Required action A: Quote the stretch from "Creating art is" through "intend to do." in the essay on plot, word for word.

-- Extract to read follows --

Creating art is about synthesizing the world into a form that teaches one about oneself. (!)

I also say things like “I hate plot.” When my erstwhile friend Tod said that to me seventeen years ago, I probably stared at him the way people stare at me when I say it, but it’s completely true. There’s little that’s more boring to me than films whose entire life-blood is their plot, or worse: the plot twist. I guessed the plot twist in The Sixth Sense as soon as he was shot and found the rest of the film grueling. I guessed the plot twist in The Others from watching the commercial. This doesn’t make me cool nor is it something I intend to do.

Ok, you knew it was coming: Deadwood is great because, while there is a plot there’s not much of a plot. The bad guy is going to destroy the world and we have to stop him! Yawn. In Deadwood, there’s no overarching seasonal bad-guy/serial killer/cylon/terminator waiting for a season finale climax battle scene. There are no unexplained mystery islands or evil preachers. (Have I mentioned in the last 5 minutes that Carnivale was the worst show evAr?) Deadwood just has a group of well designed characters acting and re-acting like people do in their lives. Of course there are the ebbs and flow of plot within Deadwood. If you’re a tried and true plot-watcher, you may even love the plot. It builds to a season finale like any other show, but if you’re not a plot watcher, there’s a very rich tapestry for you to enjoy. I can watch Deadwood over and over because it’s so rich. There are so many small things to notice specifically because it wasn’t written in service of the plot, but instead in service of the characters.

There’s a very strange juxtaposition that happens with film and television regarding the comedy and drama genres. There are a lot of television comedies that have no plot, yet very few film comedies can say the same. Most television and film drama is very plot heavy. However, there are a good number of film dramas that have no plot yet nearly no television dramas likewise. The huge problem with 99% of problematic film comedies is that they establish some stupid plot on which to hang jokes that they then have to resolve in the third act. All of this plot resolution apparently requires so much effort that there are no time for jokes.

This is why The Big Lebowski is such a classic comedy. There’s almost no plot at all and what little plot there is, you certainly don’t care about. He’s not saving the town, he’s not rescuing the girl from the rich land baron who wants to buy uncle touchy’s magic puzzle basement which just ain’t for sale, dammit! He just fumbles around and shit mostly fixes itself. Imagine how awful that film would be if he actually had to save her.

So why do TV sitcoms and the some movie dramas realize you don’t want a plot, but the movie comedies and the TV dramas don’t?

-- Extract to read concluded --
-- Records for the exercise follows --

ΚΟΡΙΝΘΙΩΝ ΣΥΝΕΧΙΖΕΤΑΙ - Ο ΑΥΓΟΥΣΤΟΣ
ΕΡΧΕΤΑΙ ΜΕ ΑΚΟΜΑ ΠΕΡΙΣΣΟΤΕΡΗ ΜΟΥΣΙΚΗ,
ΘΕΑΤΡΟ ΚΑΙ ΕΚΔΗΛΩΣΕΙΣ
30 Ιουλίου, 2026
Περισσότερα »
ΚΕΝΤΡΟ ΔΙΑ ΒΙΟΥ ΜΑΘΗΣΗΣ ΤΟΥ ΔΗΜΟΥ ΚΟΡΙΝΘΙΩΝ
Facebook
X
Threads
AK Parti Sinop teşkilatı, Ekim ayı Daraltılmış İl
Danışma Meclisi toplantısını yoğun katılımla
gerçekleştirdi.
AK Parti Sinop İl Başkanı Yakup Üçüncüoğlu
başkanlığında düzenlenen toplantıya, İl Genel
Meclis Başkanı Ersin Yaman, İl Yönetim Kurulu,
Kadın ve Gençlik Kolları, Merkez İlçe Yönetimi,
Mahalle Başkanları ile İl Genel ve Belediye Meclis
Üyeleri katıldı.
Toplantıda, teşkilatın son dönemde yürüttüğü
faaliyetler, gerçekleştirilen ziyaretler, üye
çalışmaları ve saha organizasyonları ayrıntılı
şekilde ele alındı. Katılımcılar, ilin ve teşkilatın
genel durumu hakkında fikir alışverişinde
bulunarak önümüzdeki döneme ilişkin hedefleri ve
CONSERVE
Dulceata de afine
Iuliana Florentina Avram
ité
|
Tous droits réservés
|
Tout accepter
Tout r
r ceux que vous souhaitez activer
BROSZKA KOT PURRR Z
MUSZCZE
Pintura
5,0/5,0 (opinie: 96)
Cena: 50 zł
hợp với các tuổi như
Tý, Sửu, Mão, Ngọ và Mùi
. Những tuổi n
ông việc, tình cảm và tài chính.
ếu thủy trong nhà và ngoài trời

-- Records for the exercise concluded --

Required action B: Print every one of the records above, line for line, with no changes.

Result A:
Creating art is about synthesizing the world into a form that teaches one about oneself. (!)

I also say things like “I hate plot.” When my erstwhile friend Tod said that to me seventeen years ago, I probably stared at him the way people stare at me when I say it, but it’s completely true. There’s little that’s more boring to me than films whose entire life-blood is their plot, or worse: the plot twist. I guessed the plot twist in The Sixth Sense as soon as he was shot and found the rest of the film grueling. I guessed the plot twist in The Others from watching the commercial. This doesn’t make me cool nor is it something I intend to do.

Result B:
ΚΟΡΙΝΘΙΩΝ ΣΥΝΕΧΙΖΕΤΑΙ - Ο ΑΥΓΟΥΣΤΟΣ
ΕΡΧΕΤΑΙ ΜΕ ΑΚΟΜΑ ΠΕΡΙΣΣΟΤΕΡΗ ΜΟΥΣΙΚΗ,
ΘΕΑΤΡΟ ΚΑΙ ΕΚΔΗΛΩΣΕΙΣ
30 Ιουλίου, 2026
Περισσότερα »
ΚΕΝΤΡΟ ΔΙΑ ΒΙΟΥ ΜΑΘΗΣΗΣ ΤΟΥ ΔΗΜΟΥ ΚΟΡΙΝΘΙΩΝ
Facebook
X
Threads
AK Parti Sinop teşkilatı, Ekim ayı Daraltılmış İl
Danışma Meclisi toplantısını yoğun katılımla
gerçekleştirdi.
AK Parti Sinop İl Başkanı Yakup Üçüncüoğlu
başkanlığında düzenlenen toplantıya, İl Genel
Meclis Başkanı Ersin Yaman, İl Yönetim Kurulu,
Kadın ve Gençlik Kolları, Merkez İlçe Yönetimi,
Mahalle Başkanları ile İl Genel ve Belediye Meclis
Üyeleri katıldı.
Toplantıda, teşkilatın son dönemde yürüttüğü
faaliyetler, gerçekleştirilen ziyaretler, üye
çalışmaları ve saha organizasyonları ayrıntılı
şekilde ele alındı. Katılımcılar, ilin ve teşkilatın
genel durumu hakkında fikir alışverişinde
bulunarak önümüzdeki döneme ilişkin hedefleri ve
CONSERVE
Dulceata de afine
Iuliana Florentina Avram
ité
|
Tous droits réservés
|
Tout accepter
Tout r
r ceux que vous souhaitez activer
BROSZKA KOT PURRR Z
MUSZCZE
Pintura
5,0/5,0 (opinie: 96)
Cena: 50 zł
hợp với các tuổi như
Tý, Sửu, Mão, Ngọ và Mùi
. Những tuổi n
ông việc, tình cảm và tài chính.
ếu thủy trong nhà và ngoài trời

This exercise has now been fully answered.